The 37-year-old lead-out specialist works closely with sprinter Fabio Jakobsen, who Netflix tracked along with world champion Julian Alaphilippe and sports director Tom Steels.
“But the guys who joined us were super respectful,” Morkov continued.
“For me, it hasn’t been disturbing at all.
“They’re quiet, they’re just standing there. Usually, they tell you when they’re there, which is nice we know they’re there. So far, it’s been a pleasure.
“I really just hope they’re going to expose cycling for the beauty side of the sport to maybe people who don’t follow cycling before, but also for the fans.”
Ellingworth said that the crew following his team stay in close proximity but have been understanding of boundaries.
“If you want them to stop filming you can ask them to stop filming,” he said.
“It’s like anything, if you’re talking about a rider personally, something at home or whatever, we say stop filming.
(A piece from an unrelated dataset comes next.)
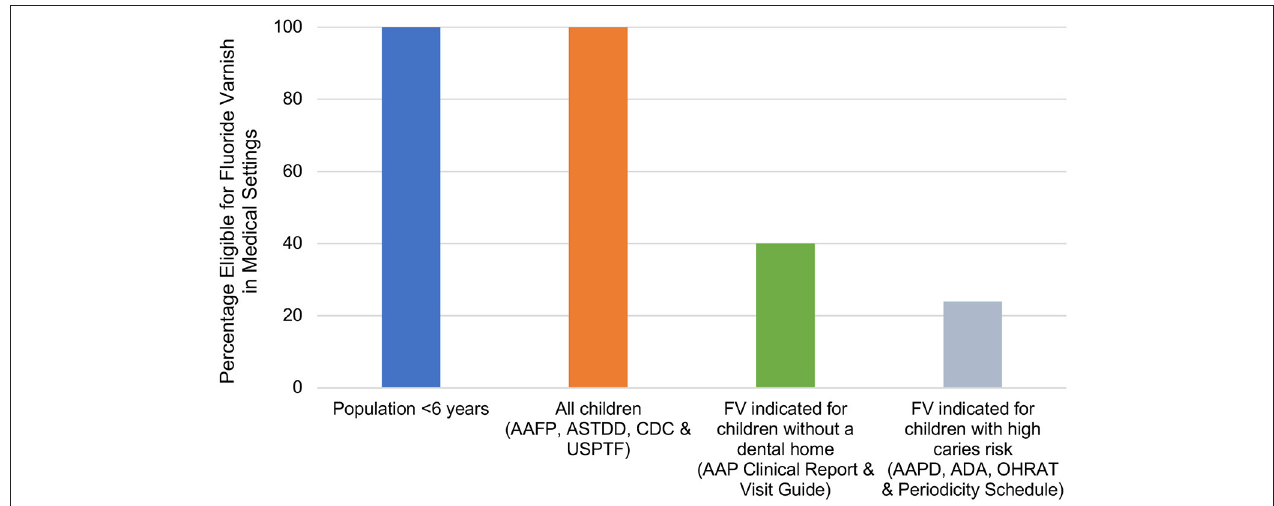
FIGURE 1 | Estimated percentage of the population younger than 6 years of age eligible for fluoride varnish in medical settings by guideline. Estimates of children without a dental home were based on the 2016 MEPS, which found that about 60% of children aged 2–5 years had a dental visit in the past year (21). Estimates for children with high caries risk were based on the 2011–2014 NHANES, which found that about 24% of children aged 2–5 years had dental caries (20). AAFP, American Academy of Family Physicians; AAP American Academy of Pediatrics; AAPD, American Academy of Pediatric Dentistry; ADA, American Dental Association; ASTDD, Association of State and Territory Dental Directors; CDC, Centers for Disease Control and Prevention; OHRAT, Oral Health Risk Assessment Tool (AAP); USPSTF, U.S. Preventive Services Task Force.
“All the riders know they can just ask them to stop at any time if they want to talk about something different.”
All reality TV fans would hope that means at least one throwing the mic down, walking off set scene at least. In the third week of the Tour when accumulative fatigue sets in, you haven’t seen your family for close to a month or stayed in the same place for more than a couple of days, let alone the racing, strict diets, insanely close quarters, that is more likely than not.
Talking about something different, anything different than the Tour is also something racers start to crave when they’re competing because in July that’s all they’re asked about, that’s all they talk about. Some read books, listen to music, even hide to escape it.
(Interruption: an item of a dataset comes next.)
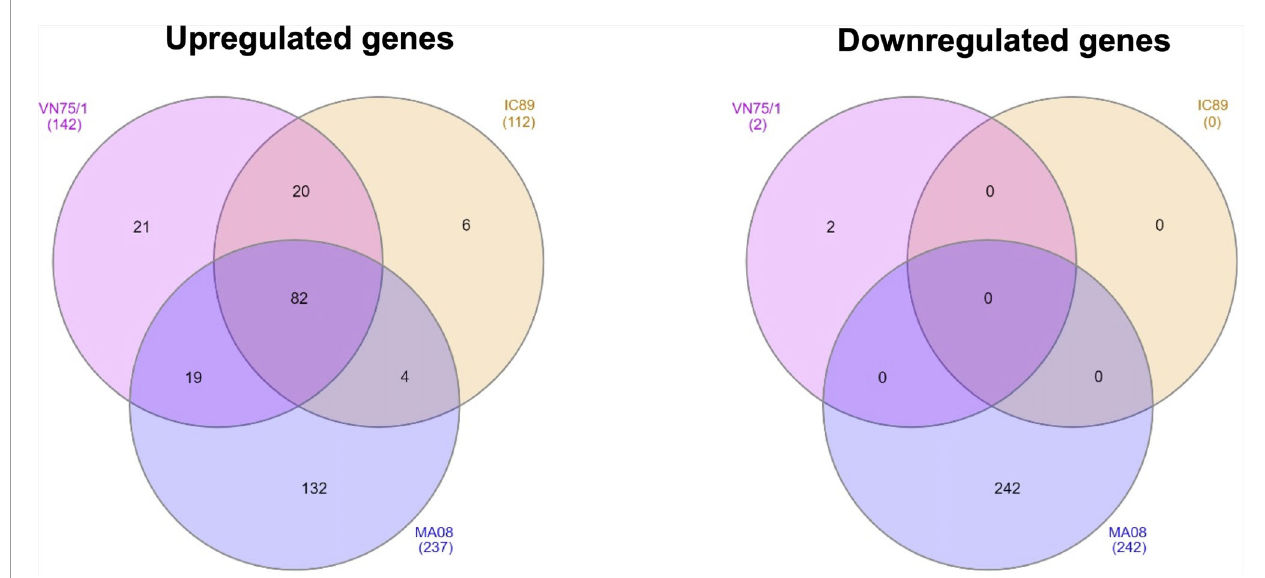
FIGURE 3 | Venn diagrams of up- and down-regulated genes between PPRV infections determined using DESeq2. Venn diagrams were obtained using InteractiVenn. The gene lists were obtained by comparison with DESeq2 of each infection and the mock control (mock-infected cells) at 72 hpi. A threshold of |Log2FoldChange| >1 and an adjusted p-value < 0.05 were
There’s plenty of literature and movies out there about cycling and the Tour especially, but the beauty of the race is that there is an endless supply of narrative. Everyone’s individual experience is different and the set, so to speak, changes daily.
Lights, camera, bring it on … but don’t include this extra in it, especially in the third week of the Tour when everyone is on the limit and appears to have prematurely aged.